- [Requirement]
Return, character for character, the lines starting with the one containing "When I am at" and continuing through the last line below, both ends included.

<<<<

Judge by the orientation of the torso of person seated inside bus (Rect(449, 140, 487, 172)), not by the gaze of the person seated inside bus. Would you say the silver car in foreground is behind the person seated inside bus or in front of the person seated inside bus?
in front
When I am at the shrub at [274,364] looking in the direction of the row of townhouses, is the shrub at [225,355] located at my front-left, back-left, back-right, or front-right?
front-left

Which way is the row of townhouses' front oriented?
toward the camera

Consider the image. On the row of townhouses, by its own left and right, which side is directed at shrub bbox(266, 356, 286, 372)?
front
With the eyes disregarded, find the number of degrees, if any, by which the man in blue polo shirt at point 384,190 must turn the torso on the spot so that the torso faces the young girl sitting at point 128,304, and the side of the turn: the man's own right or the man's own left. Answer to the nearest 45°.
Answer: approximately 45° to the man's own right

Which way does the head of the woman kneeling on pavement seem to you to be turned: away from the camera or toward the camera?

>>>>

- [Exercise output]
When I am at the shrub at [274,364] looking in the direction of the row of townhouses, is the shrub at [225,355] located at my front-left, back-left, back-right, or front-right?
front-left

Which way is the row of townhouses' front oriented?
toward the camera

Consider the image. On the row of townhouses, by its own left and right, which side is directed at shrub bbox(266, 356, 286, 372)?
front
With the eyes disregarded, find the number of degrees, if any, by which the man in blue polo shirt at point 384,190 must turn the torso on the spot so that the torso faces the young girl sitting at point 128,304, and the side of the turn: the man's own right or the man's own left. Answer to the nearest 45°.
Answer: approximately 45° to the man's own right

Which way does the head of the woman kneeling on pavement seem to you to be turned: away from the camera or toward the camera?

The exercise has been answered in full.